Open Access

Karyotypic analysis and FISH mapping of microsatellite motifs reveal highly differentiated XX/XY sex chromosomes in the pink-tailed worm-lizard (Aprasia parapulchella, Pygopodidae, Squamata)

Molecular Cytogenetics20136:60

https://doi.org/10.1186/1755-8166-6-60

Received: 19 October 2013

Accepted: 23 November 2013

Published: 18 December 2013

Abstract

Background

The infraorder Gekkota is intriguing because it contains multiple chromosomal and environmental sex determination systems that vary even among closely related taxa. Here, we compare male and females karyotypes of the pink-tailed worm-lizard (Aprasia parapulchella), a small legless lizard belonging to the endemic Australian family Pygopodidae.

Results

We applied comparative genomic hybridization to reveal an XX/XY sex chromosome system in which the Y chromosome is highly differentiated from the X in both gross morphology and DNA sequence.
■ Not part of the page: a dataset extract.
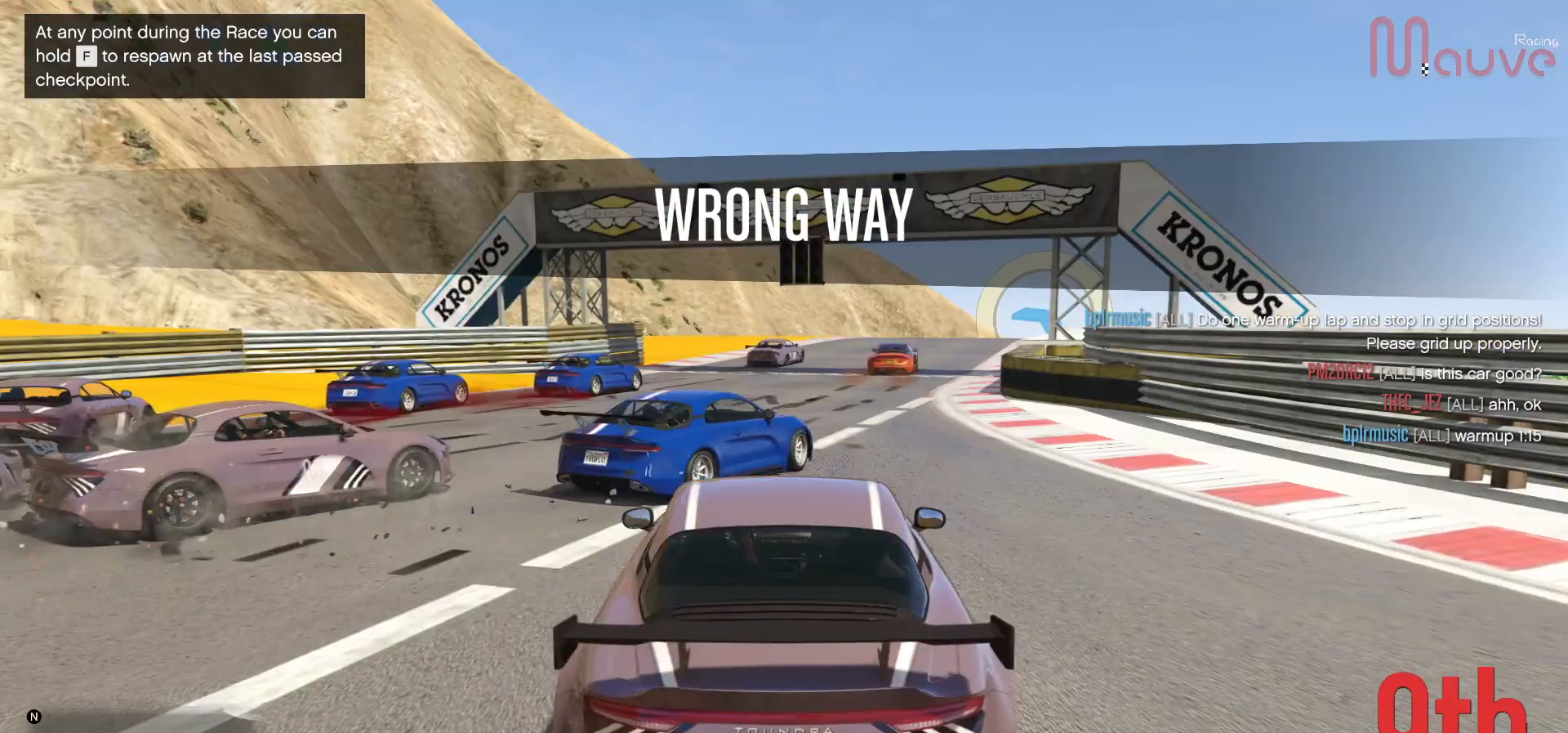
{"buttons": ["R2"], "left_stick": "center", "right_stick": "center", "events": []}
In addition, FISH mapping has revealed that two microsatellite repeat motifs, (AGAT)n and (AC)n, have been amplified multiple times on the Y chromosome.

Conclusion

XY karyotypes are found in other pygopodids (Delma inornata and Lialis burtonis), suggesting that the common ancestor of Pygopodidae also had XY sex chromosomes. However, the morphology and size of the Y chromosomes are different among the three species, suggesting that the processes underlying the evolution of sex chromosomes in the Pygopodidae involved chromosome rearrangements and accumulation and amplification of repeats.

Keywords

ReptileSex chromosome differentiationY chromosome degeneration

Background

Sex determination in reptiles shows astonishing diversity in comparison with other amniotes. It includes temperature-dependent sex determination (TSD) in many turtles, all crocodiles, the tuatara and many lizards, a wide variety of female heterogamety and male heterogamety sex chromosomal forms including species with multiple sex chromosomes, and species in which temperature and sex chromosomes combine influence to determine sex [15]. Nowhere is this evolutionary lability more evident than that among the Gekkota, the oldest radiation of squamates. This infraorder includes species with XX/XY and ZZ/ZW modes of sex determination and TSD, with different sex determination forms even within the same family (Figure 1).
Figure 1

Phylogenetic relationship and sex determination systems in Gekkota (A), and phylogenetic relationships in Pygopodidae (B). A. Phylogenetic tree is referred to Vidal and Hedges [6]. The sex determination systems are adopted from Gamble [7]. The number of described species followed by the number of species with known sex determining mechanism is shown under each family. XY indicates clade contains species with male heterogamety, ZW indicates clade contains species with female heterogamety, TSD indicates clade contains species with temperature-dependent sex determination and GSD indicates clade contains species with genetic sex determination not associated with heteromorphic sex chromosomes. B. Phylogenetic trees of seven genera of Pygopodidae are adopted from Jennings et al. [8]: left and Oliver and Sanders [9]: right, respectively.

The Pygopodidae, endemic to Australia and New Guinea [10], is Gondwanan in origin and sits together with Australian geckos from the families Carphodactylidae and Diplodactylidae, within the infraorder Gekkota [6, 9]. The three Australian Gekkota families diverged around 70 million years ago (Figure 1A). Species within Pygopodidae are known as flap-footed lizards or legless lizard because they have no forelimbs but retain vestigial hind limbs in the form of small scaly flaps [11]. The Family comprises seven genera – Aprasia, Delma, Lialis, Ophidiocephalus, Paradelma, Pletholax and Pygopus. Lineages represented today by Delma and then Lialis are the first genera to diverge from a common ancestor (Figure 1B) [8, 9].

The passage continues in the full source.